The Limits Of
Pronating
6/25/2007
As you may know, I am a big fan
of pronating. I believe that,
if done early enough, pronating can protect the elbows of many
pitchers.
However,
there are
limits to the effectiveness of pronating as an injury-prevention
measure when it comes to younger kids. This is why
Dr. Mike Marshall
believes kids younger than 13 should not pitch much if at all.
For adults (generally people older than 16 or 17), pronating early is an effective way of taking some of the
load off of the UCL and putting it on the Pronator Teres muscle.
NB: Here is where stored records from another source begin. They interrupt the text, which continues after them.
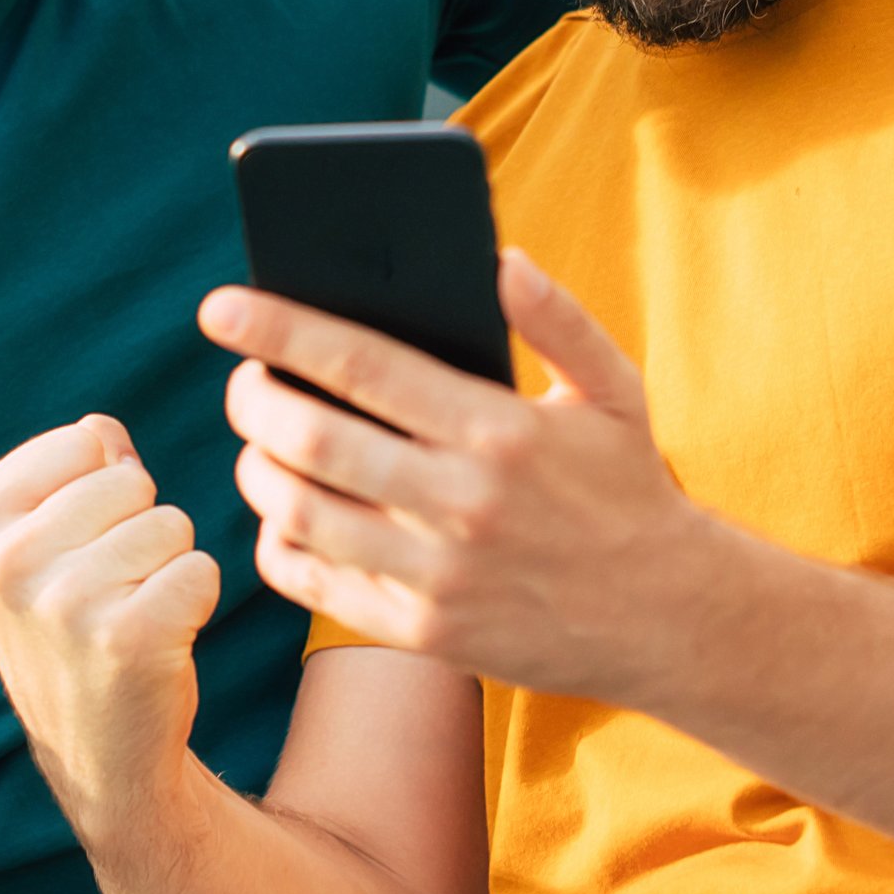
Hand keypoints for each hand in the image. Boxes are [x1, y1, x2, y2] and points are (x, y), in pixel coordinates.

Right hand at [0, 417, 223, 829]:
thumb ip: (70, 471)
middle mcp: (5, 565)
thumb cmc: (76, 630)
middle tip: (106, 596)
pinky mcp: (129, 638)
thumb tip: (103, 433)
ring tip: (127, 619)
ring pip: (170, 523)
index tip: (72, 555)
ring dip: (165, 568)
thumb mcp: (40, 546)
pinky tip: (157, 644)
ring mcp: (63, 603)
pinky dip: (195, 602)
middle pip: (130, 480)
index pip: (82, 441)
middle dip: (136, 530)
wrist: (99, 756)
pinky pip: (201, 569)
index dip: (99, 492)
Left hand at [199, 254, 727, 703]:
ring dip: (258, 469)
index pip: (363, 366)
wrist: (671, 621)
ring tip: (260, 443)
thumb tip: (499, 259)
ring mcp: (439, 576)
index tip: (221, 307)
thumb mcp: (614, 391)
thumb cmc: (630, 489)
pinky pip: (314, 583)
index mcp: (500, 431)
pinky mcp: (424, 633)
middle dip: (252, 400)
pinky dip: (278, 542)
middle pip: (312, 439)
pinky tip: (284, 514)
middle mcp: (462, 504)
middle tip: (242, 382)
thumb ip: (557, 318)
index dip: (280, 330)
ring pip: (300, 512)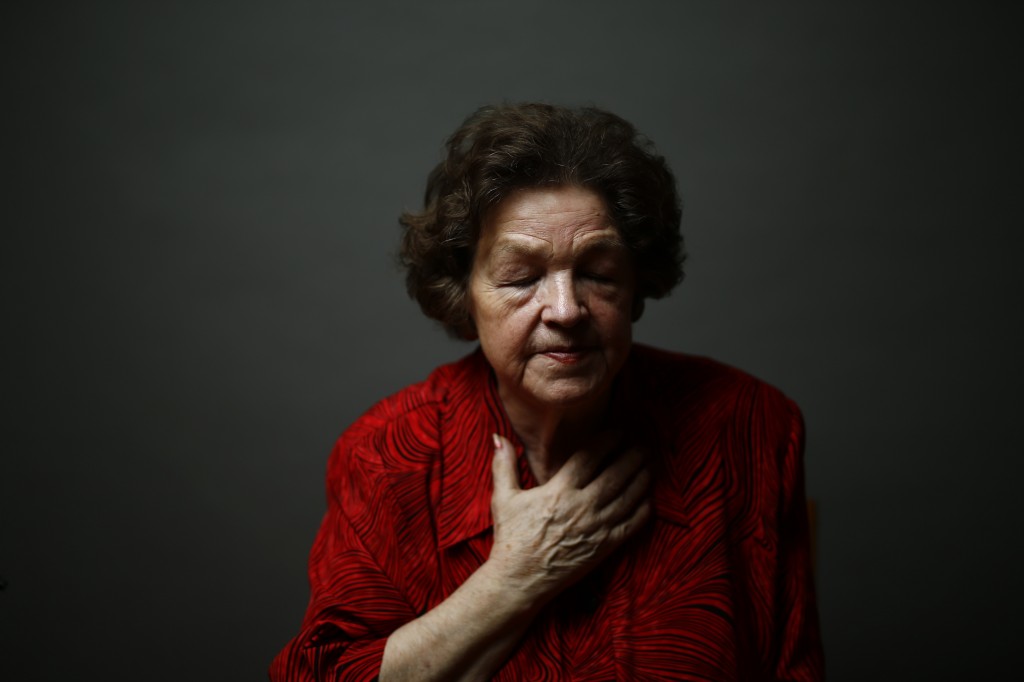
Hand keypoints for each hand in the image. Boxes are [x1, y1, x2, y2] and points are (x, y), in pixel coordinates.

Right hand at [485, 433, 650, 607]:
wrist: (519, 580)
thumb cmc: (511, 538)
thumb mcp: (503, 498)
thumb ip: (504, 465)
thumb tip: (498, 436)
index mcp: (558, 491)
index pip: (590, 457)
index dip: (608, 441)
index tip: (619, 432)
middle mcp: (581, 507)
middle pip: (616, 474)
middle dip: (632, 456)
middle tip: (642, 445)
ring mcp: (596, 528)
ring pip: (628, 497)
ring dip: (642, 477)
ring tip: (649, 464)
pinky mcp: (604, 548)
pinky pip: (632, 524)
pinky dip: (643, 508)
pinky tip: (648, 497)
The problem is that both the UCL and Pronator Teres muscle attach to the Medial Epicondyle. As a result, if a younger kid
pronates while accelerating the arm, they will shift some of the
load off of the UCL and onto the Pronator Teres. However, since
both the UCL and the Pronator Teres attach to the same point on
the bone (the Medial Epicondyle), and that bone is attached to the
rest of the Humerus via soft growth cartilage, then you really haven't
accomplished anything.
Regardless of whether the load is carried by just the UCL, or by
both the UCL and the Pronator Teres, you face the same risk that
the Medial Epicondyle will be irritated at its growth plate or
even pulled off the Humerus bone entirely (aka an avulsion
fracture).
Until the growth plate of the Medial Epicondyle closes (at 16
or 17 biological years of age), there isn't much of anything that you
can do to reduce the likelihood of this happening other than
keeping kids from throwing too much and/or too hard.